Since on a shelterdecker (assuming 1 between deck) the between deck is actually the maindeck and the ship can be downloaded to that deck level but not beyond, its obvious that if you did that on a single decker you'd have a U-boat LOL
As it was in the wintertime we seemed to be more underwater than above it lol
It gets even more interesting with "changelings" (convertibles). No, not MGB's ! LOL I never found a good translation into english for them.
Those are ships that have 2 measurements. 1 as single decker and 1 as shelter decker. I worked on 2 of those, for the most part they tend to end up working as one or the other and seldom get changed. The original idea was apparently to register the ship depending on the kinds of cargo available, ie lighter bulkier loads or simple heavy stuff. and as always manning requirements, fees and such where considered.

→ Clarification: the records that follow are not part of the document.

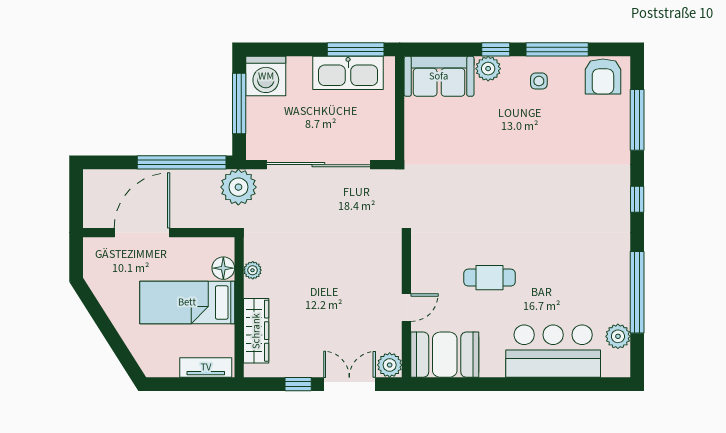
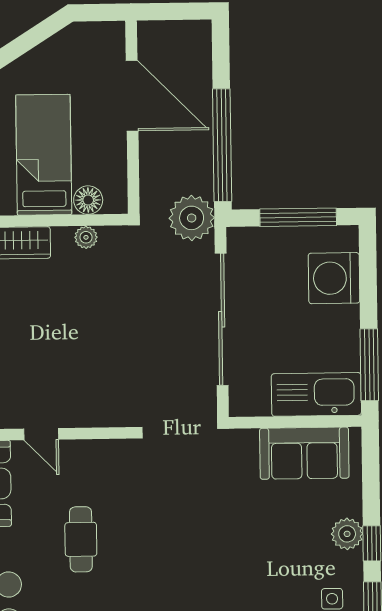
kitchen sink: (348, 73) -> (316, 394), moved, turned 90
washing machine: (266, 76) -> (334, 278), moved
sofa: (439, 76) -> (304, 453), moved, turned -90

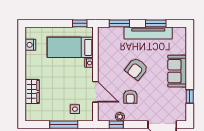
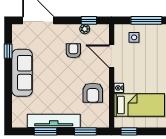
armchair: (136, 69) -> (93, 93), moved, turned 142
sofa: (177, 71) -> (22, 73), width x1.36

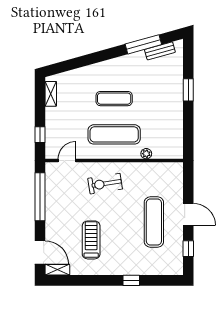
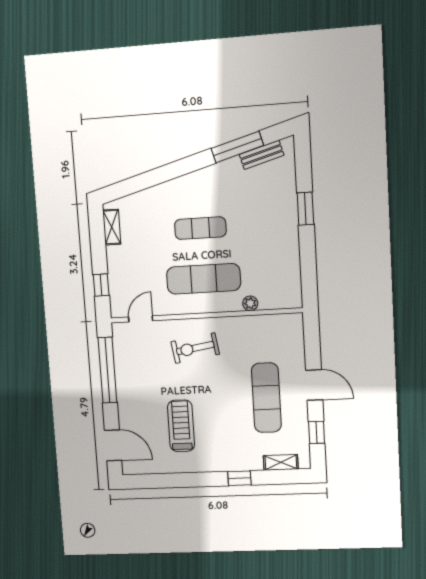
shelving: (57, 270) -> (281, 462), moved

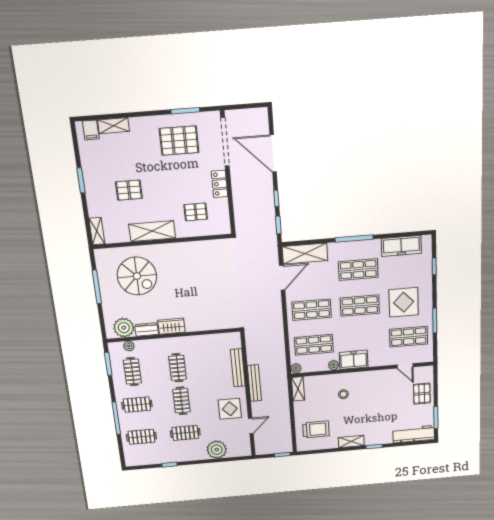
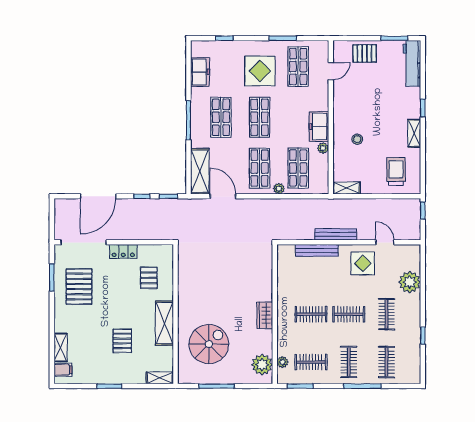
freezer: (401, 246) -> (200, 72), width x0.71
dresser: (147, 329) -> (266, 341), removed
plant: (296, 368) -> (279, 189), moved

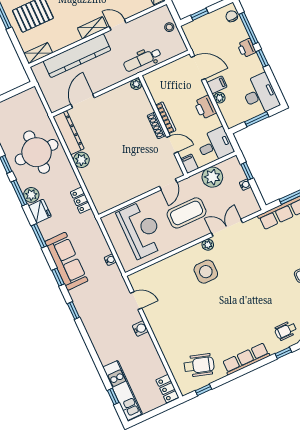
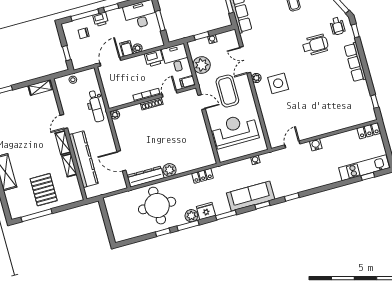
chair: (232, 16) -> (84, 33), moved
shelving: (38, 53) -> (69, 165), moved
printer: (205, 107) -> (154, 58), moved
wheelchair: (199, 365) -> (315, 45), moved, turned 73

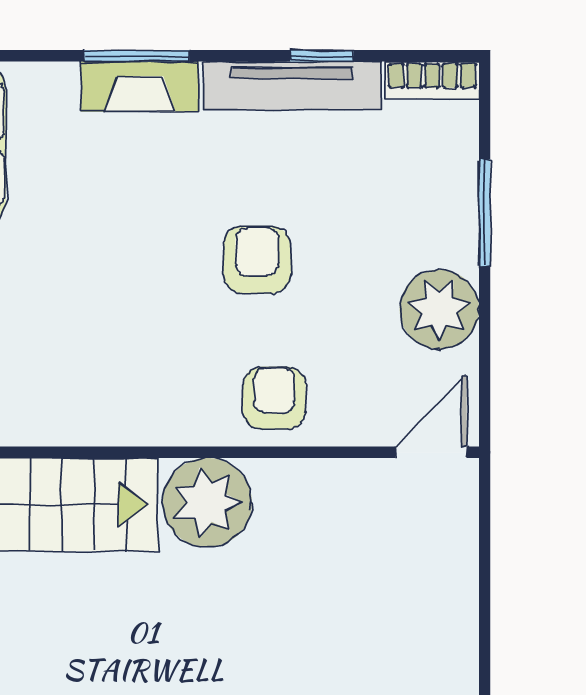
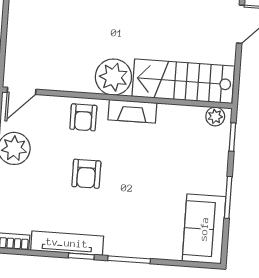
window: (322, 56) -> (81, 256), moved
fireplace: (140, 87) -> (132, 111), moved, turned 180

Summer and Freshwater line should give you the exact same tonnage.
So when you load 2000 tons in Cologne for instance by the time you get to the North Sea she'll float higher and vice versa


----------



## capkelly (Feb 13, 2006)

AS a draft surveyor I can say many of todays management companies do not understand the load line regulations, ie that a vessel cannot be over her marks (plimsoll) at any part of her voyage. You may load in a tropical zone and enter a winter zone your draft has to correspond on that day not at arrival port. Many of the changes in plimsoll lines occurred when open shelter deck vessels were changed to closed shelted deck, take to long to explain but both dealt with profit at various times.


----------